Original sounds recorded at Berghain by Emika.

2005年に活動を始めたベルリン (Berlin, DE) の techno/house レーベル Ostgut Ton の設立5周年を記念したコンピレーションだ。 その歩みを辿る内容ではなく、収録された曲はこのコンピレーションのためのものだ。 このレーベルの母体となっている ベルリン Ostbahnhof (Ost 駅) 近くの元発電所の建物を使ったクラブ Berghain / Panorama Bar (2004年オープン) で フィールド録音されたデータ量にして4GB以上の音 —— ストロボライトやドリンク類の冷蔵室が立てる低音等 — を使って、 Berghain / Panorama Bar のレジデントDJや縁のあるDJが作り上げたトラックが収録されている。 ただし、縛りは厳しく無かったようで、それ以外の音と思われるものも聞こえる。 このコンセプトとフィールド録音はロンドンからベルリンへ拠点を移した dubstep DJ Emika によるものだ。

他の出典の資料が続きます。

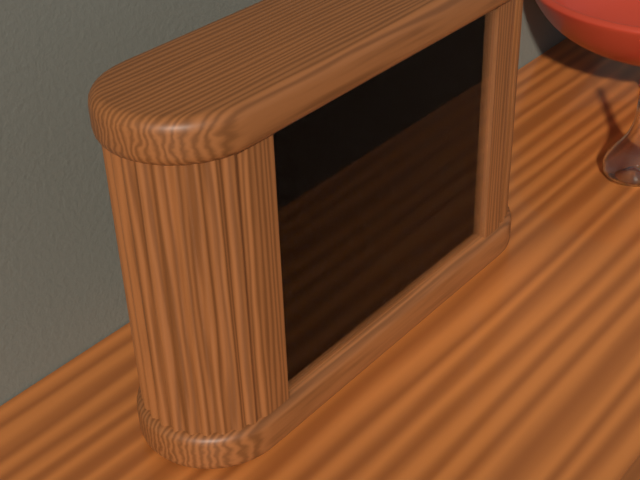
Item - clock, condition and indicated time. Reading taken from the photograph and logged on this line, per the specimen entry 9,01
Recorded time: 7,28
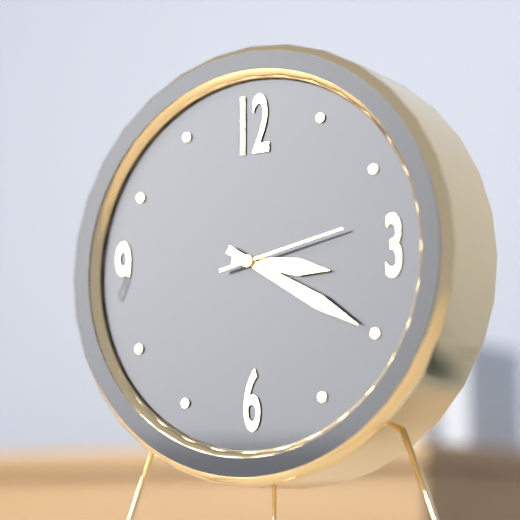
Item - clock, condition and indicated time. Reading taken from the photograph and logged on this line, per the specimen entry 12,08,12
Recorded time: 3,20,13
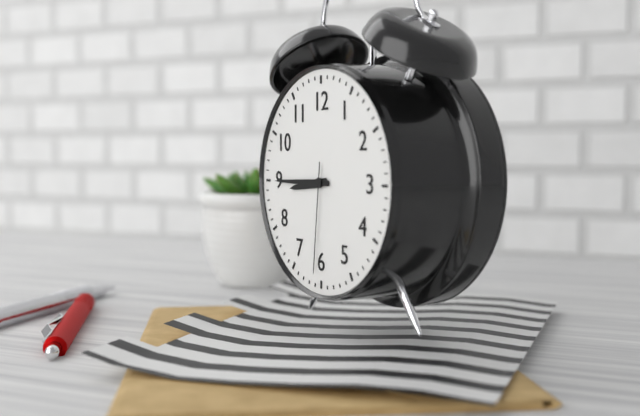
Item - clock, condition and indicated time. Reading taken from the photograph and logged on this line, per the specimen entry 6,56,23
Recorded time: 8,45,31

コンセプトがしっかりしているせいか、統一感のあるコンピレーションだ。 コンセプチャルだけれども、リスニングというよりダンスフロアを意識したトラックが多い。 もともと minimal や dubstep の傾向が強いレーベルカラーだが、 トラックに使われている音のせいか、工場を思わせる硬質でメタリックな音によるミニマルな展開が基調だ。 そんな禁欲的にすら感じられる音が良い。 Rene Lowe (aka Vainqueur) とユニット Scion や DJ Pete 名義でも知られる Substance (aka Peter Kuschnereit) の “Gestalts” による Basic Channel 直系の脈動する金属音や、 Ostgut Ton レーベルのマネージャーにして Lee Jones とのユニット MyMy でも知られる Nick Höppner による “ISP” の軽快なミニマルが、 特に気に入っている。

数年前のリリースだけれども、合わせて Ostgut Ton のリリースをもう一枚紹介。

Various Artists
(Ostgut Ton, OSTGUTCD03, 2007, CD)
1)nsi.: “Bridge And Tunnel People” 2)Sleeparchive: “Perspective” 3)Âme: “Fiori” 4)Luciano: “Drunken Ballet” 5)The 7th Plain: “Symphony For The Surrealists”

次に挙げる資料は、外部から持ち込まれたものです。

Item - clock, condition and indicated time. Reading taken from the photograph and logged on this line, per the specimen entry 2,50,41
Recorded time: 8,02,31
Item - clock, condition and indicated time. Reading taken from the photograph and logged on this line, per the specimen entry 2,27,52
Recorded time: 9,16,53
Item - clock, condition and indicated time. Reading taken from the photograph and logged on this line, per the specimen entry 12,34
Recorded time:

Staatsballett Berlin (ベルリン州立バレエ団) は2005年に Staatsoper Under den Linden の倉庫 (Magazin) を使い Shut Up And Dance! という 若手振付家のためのオムニバス公演を行った。 そのアップデート版として、2007年に Berghain で行われたのが、 Shut Up And Dance! Updated だ。 (現在はさらに発展して、Komische Oper Berlin でのレパートリー Shut Up And Dance! Reloaded [YouTube] となっている。) このCDはその Shut Up And Dance! Updated のための音楽を収録したもの。

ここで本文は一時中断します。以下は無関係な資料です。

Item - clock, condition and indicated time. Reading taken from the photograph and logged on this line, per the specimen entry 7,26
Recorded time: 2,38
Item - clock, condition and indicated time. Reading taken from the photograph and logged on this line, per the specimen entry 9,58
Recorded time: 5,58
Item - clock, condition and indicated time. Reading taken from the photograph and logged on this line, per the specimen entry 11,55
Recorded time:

バレエというかコンテンポラリーダンスのための音楽ということもあると思うが、 IDM に比べると身体的だが、ダンスフロア向けに比べて少々複雑なリズムを持った曲だ。 そしてそこが気に入ってる。 脈動するようなビートの上に不規則なビートが散りばめられた nsi. (Tobias Freund & Max Loderbauer) の “Bridge And Tunnel People” や、 旋回するような六拍子のリズムの Âme の “Fiori” が耳を捉える。 コーラスのような人の声のサンプルを使った Luciano: “Drunken Ballet” も良い。

YouTube に載っているプロモーション用の Shut Up And Dance! Updated のリハーサル映像や Shut Up And Dance! Reloaded のダイジェストを観ると、 ダンス作品としても気になる。 こういう作品は音楽だけでなく舞台の様子を収録した映像と合わせて DVD でリリースして欲しい。

ところで、先週末1月29日、西麻布 eleven で Ostgut-Ton presents Sound of Panorama Bar というイベントがあった。このイベントへは行かなかったが、このために来日した Ostgut Ton レーベルの2人 Steffi と Nick Höppner のDJを、 1月27日の Dommune (Ustream を使ったストリーミング番組) で聴くことができた。 21時頃からの Nick Höppner のDJは少々大人しめに感じたけれども、 22時半頃から Steffi のDJでは Ostgut Ton らしいミニマルなDJを楽しむことが出来た。